Le passage de Polymarket de Polygon pour lancer son propre L2 semble d'abord une mise à niveau technique, mais reflète en réalité une règle vérifiée à plusieurs reprises : lorsque le volume d'affaires d'une plateforme dépasse un certain seuil critique, la tolérance aux erreurs de l'infrastructure sous-jacente doit augmenter rapidement. La panne de Polygon en décembre dernier a eu un impact sur Polymarket, ce qui revient à demander — pouvez-vous vraiment confier les actifs et l'expérience de trading de vos utilisateurs à la stabilité d'un autre ?
Cela me rappelle la débâcle des altcoins en 2014 et l'échec des compétiteurs de la blockchain publique en 2018. La souveraineté de l'écosystème n'a jamais été une option, mais une question de vie ou de mort. La décision de Polymarket d'abandonner GoldSky, Alchemy et d'autres fournisseurs tiers peut sembler radicale, mais elle est logique — lorsque votre volume d'affaires devient suffisamment important, dépendre des autres revient à exposer la voie critique à leur SLA.

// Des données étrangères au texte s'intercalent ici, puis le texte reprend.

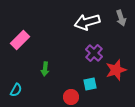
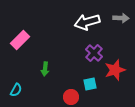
gray arrow: rotated 70 degrees counterclockwise
red star: moved 1 px left
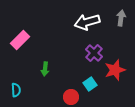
gray arrow: rotated 84 degrees counterclockwise
cyan square: rotated 24 degrees counterclockwise
cyan semicircle: rotated 32 degrees counterclockwise
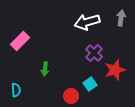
pink rectangle: moved 1 px down
red circle: moved 1 px up
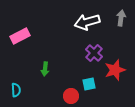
pink rectangle: moved 5 px up; rotated 18 degrees clockwise
cyan square: moved 1 px left; rotated 24 degrees clockwise
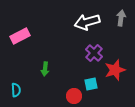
cyan square: moved 2 px right
red circle: moved 3 px right
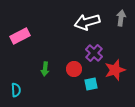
red circle: moved 27 px up
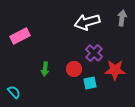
gray arrow: moved 1 px right
red star: rotated 20 degrees clockwise
cyan square: moved 1 px left, 1 px up
cyan semicircle: moved 2 px left, 2 px down; rotated 40 degrees counterclockwise
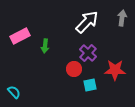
white arrow: rotated 150 degrees clockwise
purple cross: moved 6 px left
green arrow: moved 23 px up
cyan square: moved 2 px down
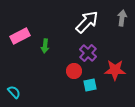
red circle: moved 2 px down
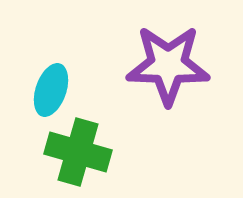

Le lancement du marché en 5 minutes est un autre signal. Les marchés de prédiction, qui étaient autrefois de petits expérimentations financières à cycle long et faible participation, évoluent vers des interactions à haute fréquence et fragmentées. J'ai vu cette transition dans de nombreux secteurs émergents — plus une application se rapproche du mainstream, plus elle doit répondre aux exigences d'immédiateté des utilisateurs.
Ce qui mérite vraiment réflexion, c'est : Polymarket pourra-t-il, en construisant son propre L2, passer du statut d'"application sur Polygon" à celui d'"acteur indépendant de l'écosystème" ? Ce n'est pas seulement une question technique, mais aussi une ligne de partage dans la psychologie de l'écosystème.